#### EXERCISE TASKS:
1. Answer these questions from the article on Christiaan Eijkman below:
(a) In what year did Eijkman first arrive on Java?
(b) Whose laboratory in Berlin did he work in while in Europe?
(c) What did he postulate that polished white rice contained?
2. Carry on the article on Christiaan Eijkman and the discovery of vitamins below, picking up after its final sentence.

#### SELECTED TEXT:
Hektoen International

A Journal of Medical Humanities

Christiaan Eijkman, unpolished rice, and the discovery of vitamins

In 1883, a young Dutch physician, Christiaan Eijkman, arrived to work on the island of Java in the Dutch East Indies. Born in 1858, he took his preliminary examinations in 1875, became a student at the Military Medical School of the University of Amsterdam, and obtained his doctorate by working on the physiology of the nervous system. In Java, he worked as a medical officer until 1885, when he contracted malaria and returned to Europe on sick leave.

In Europe, he had the opportunity to work in several laboratories, including that of Robert Koch in Berlin. He returned to Java in 1887 as member of a commission investigating the beriberi epidemic sweeping through the area, particularly in prisons, asylums, and military barracks, causing paralysis, heart failure, wasting, mental changes, and death. The commission failed to find an organism that was causing the disease and went home. Eijkman remained in Java as director of the Javanese medical school and laboratories. He was able to carry out several studies, of which the most important was that on vitamins.

Eijkman noticed that the chickens in his laboratory unexpectedly developed symptoms resembling beriberi, staggering about but then inexplicably recovering. Looking for reasons for this recovery, he discovered that a new cook had decided to save money and had started feeding the chickens with cheap, unpolished brown rice; remarkably, the chickens improved after their diet was altered. Eijkman then discovered that he could reproduce the chickens’ illness by feeding them polished (white) rather than unpolished rice. He published his findings through the 1890s, postulating that the polished white rice contained a toxin that was not present in unpolished brown rice.

#### RECORDS PROVIDED:
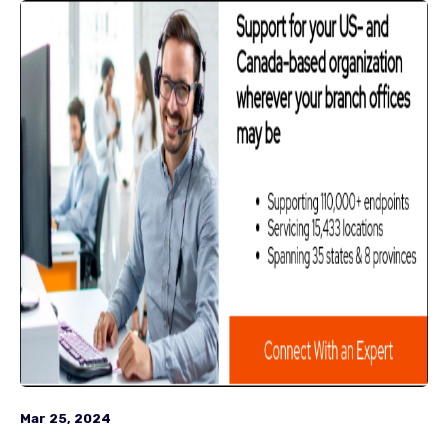
Mar 25, 2024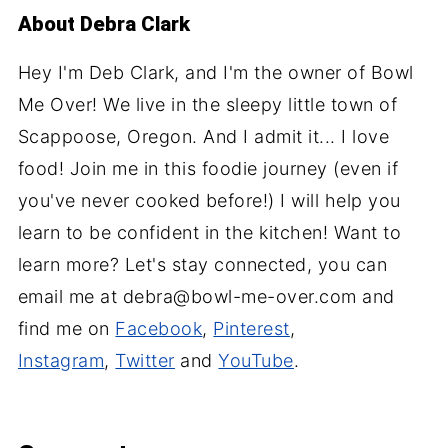
About
Debra Clark
Hey I'm Deb Clark, and I'm the owner of Bowl
Me Over! We live in the sleepy little town of
Scappoose, Oregon. And I admit it... I love
food! Join me in this foodie journey (even if
you've never cooked before!) I will help you
learn to be confident in the kitchen! Want to
learn more? Let's stay connected, you can
email me at debra@bowl-me-over.com and
find me on
Facebook
,
Pinterest
,
Instagram
,
Twitter
and
YouTube
.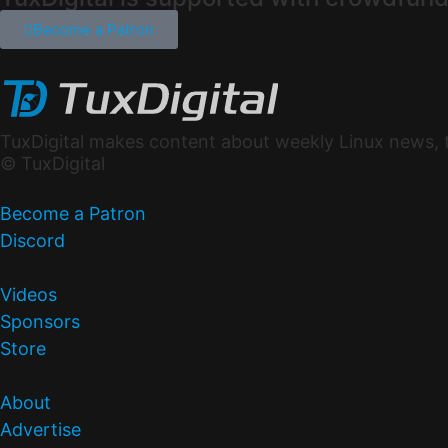
Become a Patron
TuxDigital makes content about weekly Linux news, t
© TuxDigital
Become a Patron
Discord
Videos
Sponsors
Store
About
Advertise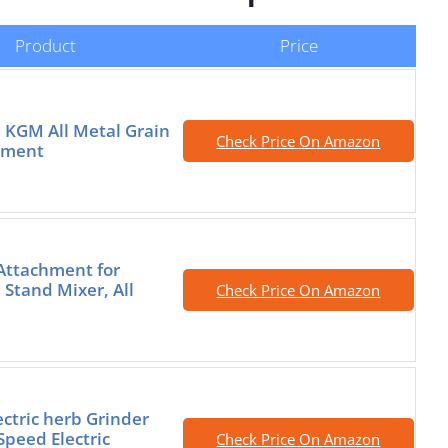
Product
Price
 KGM All Metal Grain
Check Price On Amazon
hment
 Attachment for
 Stand Mixer, All
Check Price On Amazon
ectric herb Grinder
Speed Electric
Check Price On Amazon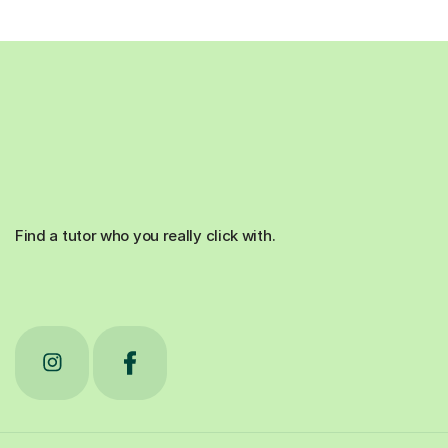
Find a tutor who you really click with.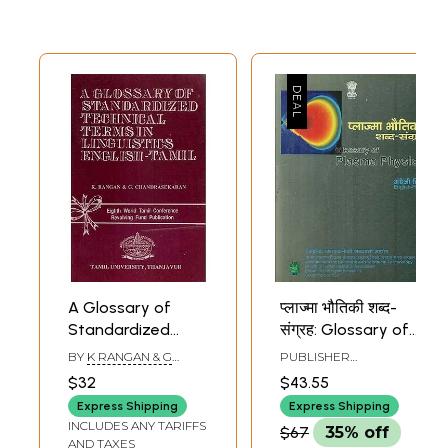
A Glossary of
प्लाज्मा भौतिकी शब्द-
Standardized
संग्रह: Glossary of
Technical Terms in
Plasma Physics
BY
K RANGAN & G
PUBLISHER
Linguistics English
(An Old Book)
CHANDRASEKARAN
COMMISSION FOR
$32
$43.55
SCIENTIFIC AND
- Tamil
TECHNICAL
Express Shipping
Express Shipping
TERMINOLOGY
INCLUDES ANY TARIFFS
$67
35% off
AND TAXES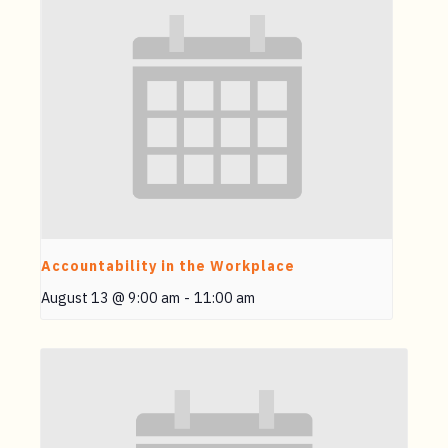
Accountability in the Workplace
August 13 @ 9:00 am
-
11:00 am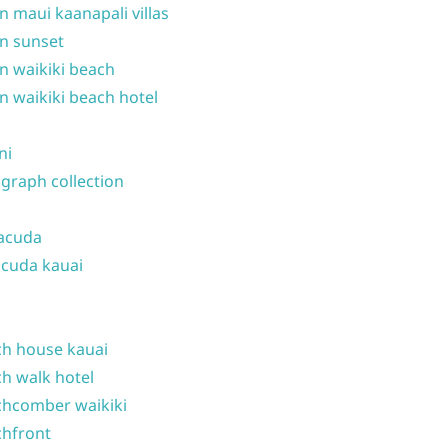
n maui kaanapali villas
n sunset
n waikiki beach
n waikiki beach hotel
ni
graph collection
acuda
cuda kauai
h house kauai
h walk hotel
hcomber waikiki
hfront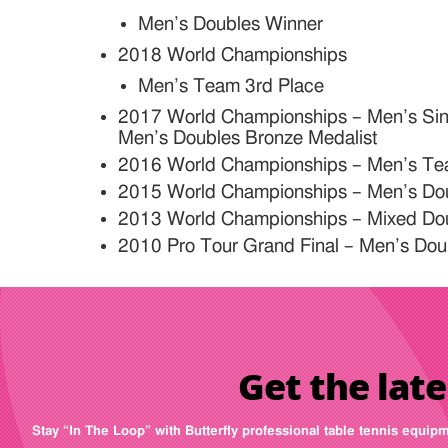
Men’s Doubles Winner
2018 World Championships
Men’s Team 3rd Place
2017 World Championships – Men’s Sing
Men’s Doubles Bronze Medalist
2016 World Championships – Men’s Te
2015 World Championships – Men’s Dou
2013 World Championships – Mixed Doub
2010 Pro Tour Grand Final – Men’s Dou
Get the late
Stay “In The Loop” with Butterfly professional table tennis equip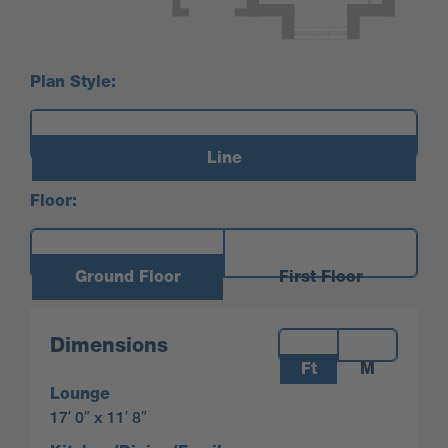
Plan Style:
Line
Floor:
Ground Floor
First Floor
Measurements:
Dimensions
Ft
M
Lounge
17′ 0″ x 11′ 8″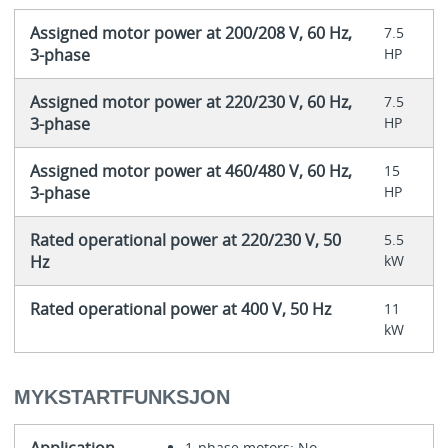
Assigned motor power at 200/208 V, 60 Hz,
7.5
3-phase
HP
Assigned motor power at 220/230 V, 60 Hz,
7.5
3-phase
HP
Assigned motor power at 460/480 V, 60 Hz,
15
3-phase
HP
Rated operational power at 220/230 V, 50
5.5
Hz
kW
Rated operational power at 400 V, 50 Hz
11
kW
MYKSTARTFUNKSJON
1-phase motors: No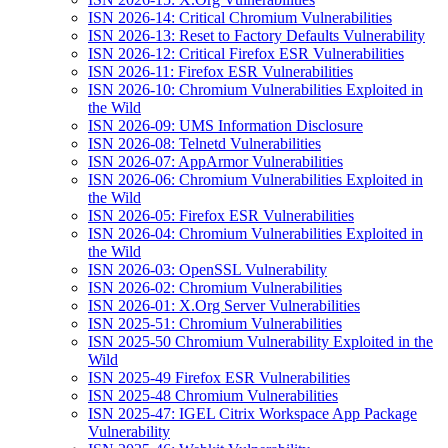
ISN 2026-14: Critical Chromium Vulnerabilities
ISN 2026-13: Reset to Factory Defaults Vulnerability
ISN 2026-12: Critical Firefox ESR Vulnerabilities
ISN 2026-11: Firefox ESR Vulnerabilities
ISN 2026-10: Chromium Vulnerabilities Exploited in
the Wild
ISN 2026-09: UMS Information Disclosure
ISN 2026-08: Telnetd Vulnerabilities
ISN 2026-07: AppArmor Vulnerabilities
ISN 2026-06: Chromium Vulnerabilities Exploited in
the Wild
ISN 2026-05: Firefox ESR Vulnerabilities
ISN 2026-04: Chromium Vulnerabilities Exploited in
the Wild
ISN 2026-03: OpenSSL Vulnerability
ISN 2026-02: Chromium Vulnerabilities
ISN 2026-01: X.Org Server Vulnerabilities
ISN 2025-51: Chromium Vulnerabilities
ISN 2025-50 Chromium Vulnerability Exploited in the
Wild
ISN 2025-49 Firefox ESR Vulnerabilities
ISN 2025-48 Chromium Vulnerabilities
ISN 2025-47: IGEL Citrix Workspace App Package
Vulnerability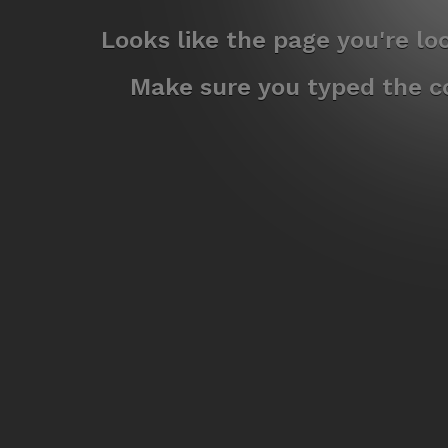
Looks like the page you're l
Make sure you typed the co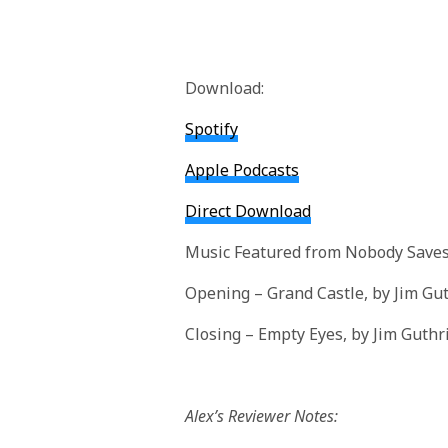
Download:
Spotify
Apple Podcasts
Direct Download
Music Featured from Nobody Saves
Opening – Grand Castle, by Jim Gu
Closing – Empty Eyes, by Jim Guthr
Alex’s Reviewer Notes: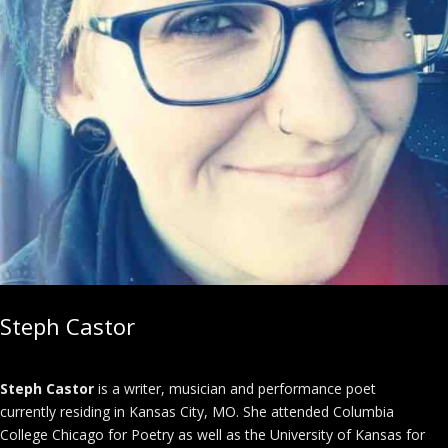
Steph Castor
Steph Castor
is a writer, musician and performance poet
currently residing in Kansas City, MO. She attended Columbia
College Chicago for Poetry as well as the University of Kansas for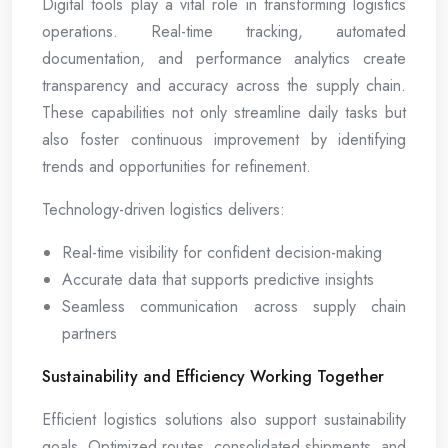
Digital tools play a vital role in transforming logistics
operations. Real-time tracking, automated
documentation, and performance analytics create
transparency and accuracy across the supply chain.
These capabilities not only streamline daily tasks but
also foster continuous improvement by identifying
trends and opportunities for refinement.
Technology-driven logistics delivers:
Real-time visibility for confident decision-making
Accurate data that supports predictive insights
Seamless communication across supply chain
partners
Sustainability and Efficiency Working Together
Efficient logistics solutions also support sustainability
goals. Optimized routes, consolidated shipments, and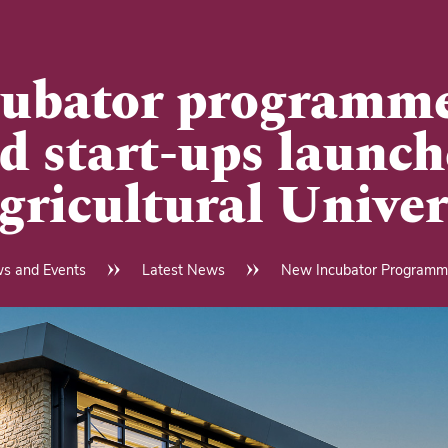
ubator programme
d start-ups launch
gricultural Univer
s and Events
Latest News
New Incubator Programme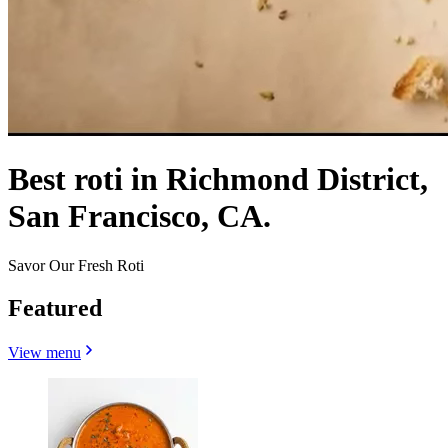
Best roti in Richmond District,
San Francisco, CA.
Savor Our Fresh Roti
Featured
View menu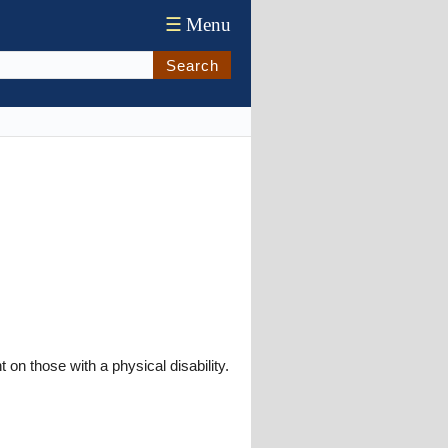
☰
Menu
Search
n those with a physical disability.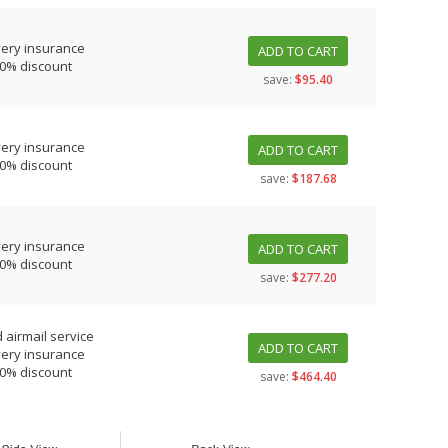
very insurance
ADD TO CART
10% discount
save:
$95.40
very insurance
ADD TO CART
10% discount
save:
$187.68
very insurance
ADD TO CART
10% discount
save:
$277.20
 airmail service
ADD TO CART
very insurance
10% discount
save:
$464.40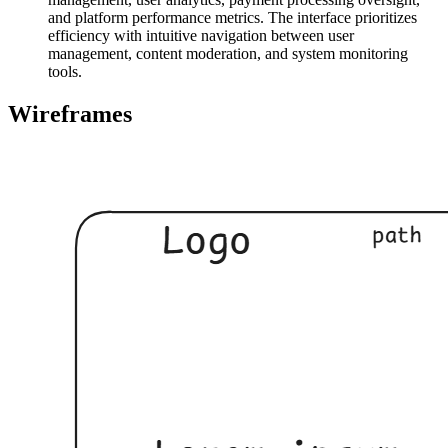
and platform performance metrics. The interface prioritizes
efficiency with intuitive navigation between user
management, content moderation, and system monitoring
tools.
Wireframes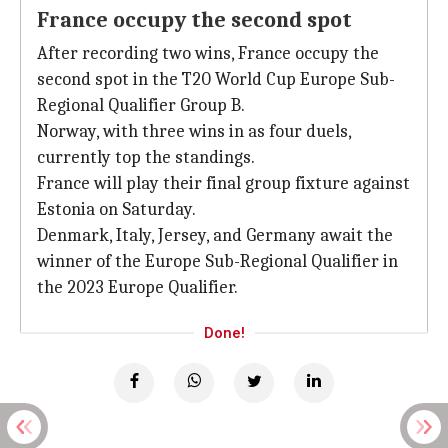
France occupy the second spot
After recording two wins, France occupy the
second spot in the T20 World Cup Europe Sub-
Regional Qualifier Group B.
Norway, with three wins in as four duels,
currently top the standings.
France will play their final group fixture against
Estonia on Saturday.
Denmark, Italy, Jersey, and Germany await the
winner of the Europe Sub-Regional Qualifier in
the 2023 Europe Qualifier.
Done!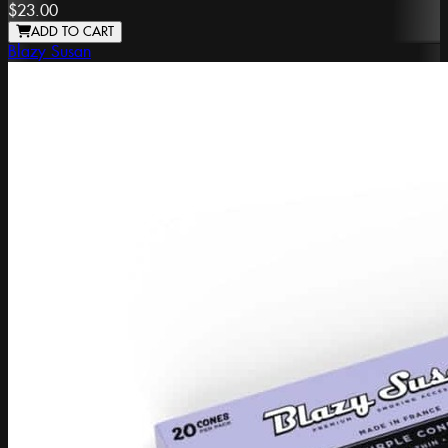
$23.00
ADD TO CART
Blazy Susan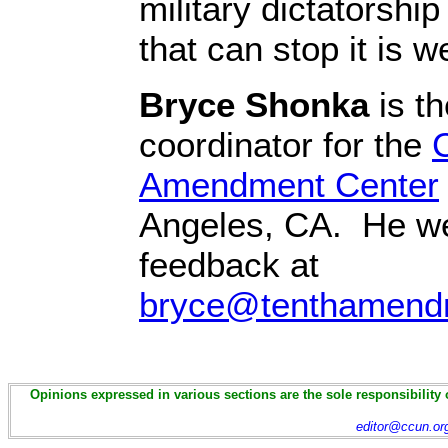
military dictatorship
that can stop it is w
Bryce Shonka
is th
coordinator for the
C
Amendment Center
Angeles, CA. He w
feedback at
bryce@tenthamend
Opinions expressed in various sections are the sole responsibility 
editor@ccun.or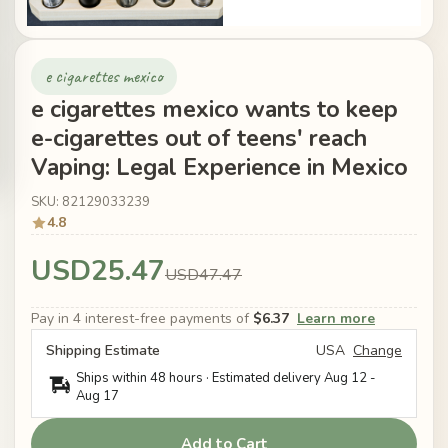
e cigarettes mexico
e cigarettes mexico wants to keep
e-cigarettes out of teens' reach
Vaping: Legal Experience in Mexico
SKU: 82129033239
4.8
USD25.47
USD47.47
Pay in 4 interest-free payments of
$6.37
Learn more
Shipping Estimate
USA
Change
Ships within 48 hours · Estimated delivery
Aug 12
-
Aug 17
Add to Cart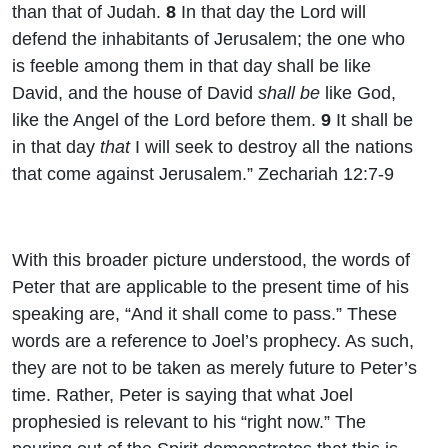
than that of Judah.
8
In that day the
Lord
will
defend the inhabitants of Jerusalem; the one who
is feeble among them in that day shall be like
David, and the house of David
shall be
like God,
like the Angel of the
Lord
before them.
9
It shall be
in that day
that
I will seek to destroy all the nations
that come against Jerusalem.” Zechariah 12:7-9
With this broader picture understood, the words of
Peter that are applicable to the present time of his
speaking are, “And it shall come to pass.” These
words are a reference to Joel’s prophecy. As such,
they are not to be taken as merely future to Peter’s
time. Rather, Peter is saying that what Joel
prophesied is relevant to his “right now.” The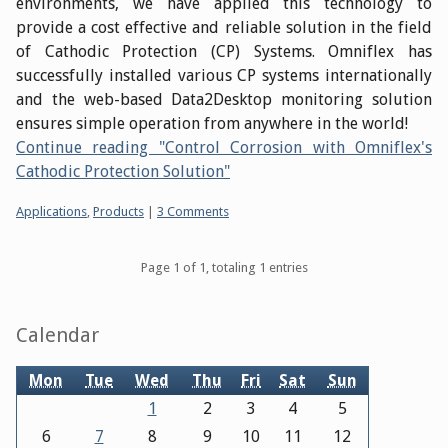
environments, we have applied this technology to
provide a cost effective and reliable solution in the field
of Cathodic Protection (CP) Systems. Omniflex has
successfully installed various CP systems internationally
and the web-based Data2Desktop monitoring solution
ensures simple operation from anywhere in the world!
Continue reading "Control Corrosion with Omniflex's
Cathodic Protection Solution"
Categories:
Applications
,
Products
|
3 Comments
Pagination
Page 1 of 1, totaling 1 entries
Sidebar
Calendar
Mon
Tue
Wed
Thu
Fri
Sat
Sun
1
2
3
4
5
6
7
8
9
10
11
12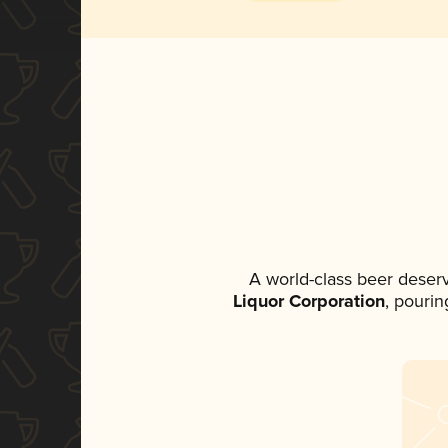
A world-class beer deser
Liquor Corporation
, pourin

#### RESPONSES BY TASK:
1.
(a) 1883
(b) Robert Koch's
(c) A toxin that was not present in unpolished brown rice

2.
In 1898, Eijkman returned to the Netherlands. He became professor of hygiene and forensic medicine at Utrecht. In 1907, he was appointed member of the Royal Academy of Sciences of the Netherlands. The Dutch Government honored him for his scientific contributions and conferred upon him several orders of knighthood.

Meanwhile in Britain, in 1906, Frederick Gowland Hopkins carried out a series of experiments which led him to propose that certain minute quantities of “accessory food factors” were essential to animal health and life. Following his lead, in 1910, Japanese scientist Umetaro Suzuki succeeded in extracting from rice bran a water-soluble complex of micronutrients which he named aberic acid and could cure beriberi. In 1913, Casimir Funk isolated the same complex of micronutrients and proposed it should be named “vitamine” (from “vital amine”). Also in 1913, Marguerite Davis and Elmer McCollum discovered vitamin A, distinguished from the water-soluble substance of rice by being fat soluble.

In 1926, Barend Jansen and Willem Donath isolated and crystallized the water-soluble substance that could cure beriberi. Between 1933 and 1936, Robert R. Williams successfully synthesized it, determined its structure, proposed the name thiamin by combining “thio-” (indicating the presence of sulfur) and “-amine” (indicating the amino group).

The fascinating story of the discovery of vitamins begins with Eijkman’s astute observation in feeding chickens. He received the Nobel Prize more than three decades later, dying in Utrecht in 1930 and worthy of being honored along with several other scientists in this remarkable effort.